Australia has announced an agreement with the tiny Pacific nation Nauru enabling it to send hundreds of immigrants to the barren island.
The deal affects more than 220 immigrants in Australia, including some convicted of serious crimes.
Home Affairs Minister Tony Burke signed the memorandum of understanding on a visit to Nauru, the government said in a statement Friday.
‘It contains undertakings for the proper treatment and long-term residence of people who have no legal right to stay in Australia, to be received in Nauru,’ it said.
‘Australia will provide funding to underpin this arrangement and support Nauru’s long-term economic resilience.’
Canberra did not provide financial details.
The Sydney Morning Herald said, however, that Australia would pay Nauru Aus$408 million and about Aus$70 million a year thereafter under the deal.
‘Anyone who doesn’t have a valid visa should leave the country,’ Burke said in a statement.
‘This is a fundamental element of a functioning visa system.’
Australia’s government has been searching for a way to deal with immigrants who have no other country to go to when their visas are cancelled.
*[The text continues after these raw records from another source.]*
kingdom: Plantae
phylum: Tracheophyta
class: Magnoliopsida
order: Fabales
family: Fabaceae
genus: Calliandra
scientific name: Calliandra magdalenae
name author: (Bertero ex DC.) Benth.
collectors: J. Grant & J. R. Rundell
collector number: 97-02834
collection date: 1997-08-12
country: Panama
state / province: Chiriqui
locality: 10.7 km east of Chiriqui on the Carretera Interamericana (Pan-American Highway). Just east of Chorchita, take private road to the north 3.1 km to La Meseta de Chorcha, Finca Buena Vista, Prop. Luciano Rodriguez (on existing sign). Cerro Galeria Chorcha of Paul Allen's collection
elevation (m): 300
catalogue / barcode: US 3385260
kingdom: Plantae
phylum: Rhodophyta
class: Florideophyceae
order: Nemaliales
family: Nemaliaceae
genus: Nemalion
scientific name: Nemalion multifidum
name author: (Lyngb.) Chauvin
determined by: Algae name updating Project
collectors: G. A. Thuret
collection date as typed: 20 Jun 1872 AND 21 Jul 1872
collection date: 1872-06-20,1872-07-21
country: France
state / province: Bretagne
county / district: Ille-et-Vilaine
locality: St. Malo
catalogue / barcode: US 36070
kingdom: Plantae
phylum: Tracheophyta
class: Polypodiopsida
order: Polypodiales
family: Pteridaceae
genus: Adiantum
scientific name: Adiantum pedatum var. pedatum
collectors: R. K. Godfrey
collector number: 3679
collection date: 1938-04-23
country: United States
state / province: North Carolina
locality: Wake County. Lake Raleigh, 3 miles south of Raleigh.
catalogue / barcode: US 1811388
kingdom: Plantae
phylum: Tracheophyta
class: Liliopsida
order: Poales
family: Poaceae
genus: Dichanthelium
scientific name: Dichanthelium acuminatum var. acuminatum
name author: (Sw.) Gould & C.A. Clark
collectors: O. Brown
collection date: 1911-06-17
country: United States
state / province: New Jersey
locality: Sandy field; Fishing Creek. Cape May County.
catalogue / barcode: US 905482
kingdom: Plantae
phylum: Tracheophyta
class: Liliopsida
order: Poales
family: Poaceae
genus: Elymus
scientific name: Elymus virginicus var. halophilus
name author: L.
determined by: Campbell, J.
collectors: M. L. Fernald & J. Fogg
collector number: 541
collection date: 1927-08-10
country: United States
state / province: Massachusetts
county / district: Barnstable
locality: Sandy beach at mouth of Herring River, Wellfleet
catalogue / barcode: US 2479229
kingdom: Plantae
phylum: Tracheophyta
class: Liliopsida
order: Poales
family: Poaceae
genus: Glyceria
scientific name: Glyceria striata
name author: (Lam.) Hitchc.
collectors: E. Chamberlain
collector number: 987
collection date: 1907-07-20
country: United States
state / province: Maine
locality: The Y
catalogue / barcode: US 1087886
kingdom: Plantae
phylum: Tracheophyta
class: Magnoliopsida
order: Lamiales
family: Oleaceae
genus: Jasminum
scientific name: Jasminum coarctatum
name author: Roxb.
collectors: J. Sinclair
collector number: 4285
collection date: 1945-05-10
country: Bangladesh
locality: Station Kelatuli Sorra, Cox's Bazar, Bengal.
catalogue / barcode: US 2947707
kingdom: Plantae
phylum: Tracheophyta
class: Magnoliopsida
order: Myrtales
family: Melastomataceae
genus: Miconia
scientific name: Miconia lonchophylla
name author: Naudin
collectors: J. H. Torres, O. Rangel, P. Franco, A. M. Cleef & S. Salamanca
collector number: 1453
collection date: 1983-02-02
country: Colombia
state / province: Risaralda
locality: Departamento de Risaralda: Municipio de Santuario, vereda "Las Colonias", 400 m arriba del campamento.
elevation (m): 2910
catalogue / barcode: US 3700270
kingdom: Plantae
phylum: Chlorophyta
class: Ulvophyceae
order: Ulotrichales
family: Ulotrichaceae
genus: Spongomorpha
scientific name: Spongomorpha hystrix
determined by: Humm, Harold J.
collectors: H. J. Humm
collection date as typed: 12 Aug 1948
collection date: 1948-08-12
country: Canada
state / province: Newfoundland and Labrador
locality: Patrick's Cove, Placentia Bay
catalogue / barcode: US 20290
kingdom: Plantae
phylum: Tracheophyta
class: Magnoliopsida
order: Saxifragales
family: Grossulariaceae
The High Court ruled in 2023 that indefinite detention was ‘unlawful’ if deportation was not an option, leading to the release of 220 people.
The number of immigrants in that situation now numbers more than 350, according to the Sydney Morning Herald.
In February, Australia paid an undisclosed sum for Nauru to accept three immigrants convicted of violent offences, though legal challenges have reportedly stalled their transfer.
Last year, Australia and Nauru signed an agreement spanning maritime security, defence and policing.
Nauru, population 12,500, is one of the world’s smallest countries with a mainland measuring just 20 square kilometres.
It is considered especially vulnerable to climate change and has high rates of unemployment and health issues, a recent World Bank assessment said.
Unusually pure phosphate deposits—a key ingredient in fertiliser—once made Nauru one of the wealthiest places, per capita, on the planet.
But those supplies have long dried up, and researchers today estimate 80 per cent of Nauru has been rendered uninhabitable by mining.